● WORK REQUIRED
Retype the records exactly, with nothing added or dropped.

[Extracted page text data]
- - -

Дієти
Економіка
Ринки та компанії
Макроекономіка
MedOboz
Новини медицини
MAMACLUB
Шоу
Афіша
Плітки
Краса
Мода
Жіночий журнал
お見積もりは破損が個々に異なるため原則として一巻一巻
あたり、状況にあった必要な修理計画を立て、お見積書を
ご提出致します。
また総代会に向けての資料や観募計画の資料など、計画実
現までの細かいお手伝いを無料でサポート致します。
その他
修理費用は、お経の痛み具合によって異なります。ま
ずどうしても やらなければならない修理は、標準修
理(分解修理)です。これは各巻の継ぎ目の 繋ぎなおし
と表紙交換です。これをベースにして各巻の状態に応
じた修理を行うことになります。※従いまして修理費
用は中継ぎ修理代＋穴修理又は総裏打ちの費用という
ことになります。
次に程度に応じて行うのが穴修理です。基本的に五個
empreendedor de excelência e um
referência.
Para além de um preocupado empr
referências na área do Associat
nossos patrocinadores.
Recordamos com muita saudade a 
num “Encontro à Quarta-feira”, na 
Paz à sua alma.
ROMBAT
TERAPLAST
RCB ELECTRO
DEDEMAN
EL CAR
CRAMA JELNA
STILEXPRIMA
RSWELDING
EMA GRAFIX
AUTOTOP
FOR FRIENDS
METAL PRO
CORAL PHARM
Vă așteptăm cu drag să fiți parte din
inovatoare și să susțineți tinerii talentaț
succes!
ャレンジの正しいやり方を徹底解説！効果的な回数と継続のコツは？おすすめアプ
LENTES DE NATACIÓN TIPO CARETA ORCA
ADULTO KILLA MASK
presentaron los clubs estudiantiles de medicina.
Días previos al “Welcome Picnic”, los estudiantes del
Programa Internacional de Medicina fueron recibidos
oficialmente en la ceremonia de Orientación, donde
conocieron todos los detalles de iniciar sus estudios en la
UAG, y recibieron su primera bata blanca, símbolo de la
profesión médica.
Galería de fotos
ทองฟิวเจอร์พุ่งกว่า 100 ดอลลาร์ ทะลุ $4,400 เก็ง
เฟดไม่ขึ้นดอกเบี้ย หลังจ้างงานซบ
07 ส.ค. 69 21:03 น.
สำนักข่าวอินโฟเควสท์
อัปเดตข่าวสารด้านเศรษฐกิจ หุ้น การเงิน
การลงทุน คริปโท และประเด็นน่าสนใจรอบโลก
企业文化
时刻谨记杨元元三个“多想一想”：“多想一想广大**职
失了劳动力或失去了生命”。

- - -

● EXERCISE RESULT
Дієти
Економіка
Ринки та компанії
Макроекономіка
MedOboz
Новини медицини
MAMACLUB
Шоу
Афіша
Плітки
Краса
Мода
Жіночий журнал
お見積もりは破損が個々に異なるため原則として一巻一巻
あたり、状況にあった必要な修理計画を立て、お見積書を
ご提出致します。
また総代会に向けての資料や観募計画の資料など、計画実
現までの細かいお手伝いを無料でサポート致します。
その他
修理費用は、お経の痛み具合によって異なります。ま
ずどうしても やらなければならない修理は、標準修
理(分解修理)です。これは各巻の継ぎ目の 繋ぎなおし
と表紙交換です。これをベースにして各巻の状態に応
じた修理を行うことになります。※従いまして修理費
用は中継ぎ修理代＋穴修理又は総裏打ちの費用という
ことになります。
次に程度に応じて行うのが穴修理です。基本的に五個
empreendedor de excelência e um
referência.
Para além de um preocupado empr
referências na área do Associat
nossos patrocinadores.
Recordamos com muita saudade a 
num “Encontro à Quarta-feira”, na 
Paz à sua alma.
ROMBAT
TERAPLAST
RCB ELECTRO
DEDEMAN
EL CAR
CRAMA JELNA
STILEXPRIMA
RSWELDING
EMA GRAFIX
AUTOTOP
FOR FRIENDS
METAL PRO
CORAL PHARM
Vă așteptăm cu drag să fiți parte din
inovatoare și să susțineți tinerii talentaț
succes!
ャレンジの正しいやり方を徹底解説！効果的な回数と継続のコツは？おすすめアプ
LENTES DE NATACIÓN TIPO CARETA ORCA
ADULTO KILLA MASK
presentaron los clubs estudiantiles de medicina.
Días previos al “Welcome Picnic”, los estudiantes del
Programa Internacional de Medicina fueron recibidos
oficialmente en la ceremonia de Orientación, donde
conocieron todos los detalles de iniciar sus estudios en la
UAG, y recibieron su primera bata blanca, símbolo de la
profesión médica.
Galería de fotos
ทองฟิวเจอร์พุ่งกว่า 100 ดอลลาร์ ทะลุ $4,400 เก็ง
เฟดไม่ขึ้นดอกเบี้ย หลังจ้างงานซบ
07 ส.ค. 69 21:03 น.
สำนักข่าวอินโฟเควสท์
อัปเดตข่าวสารด้านเศรษฐกิจ หุ้น การเงิน
การลงทุน คริปโท และประเด็นน่าสนใจรอบโลก
企业文化
时刻谨记杨元元三个“多想一想”：“多想一想广大**职
失了劳动力或失去了生命”。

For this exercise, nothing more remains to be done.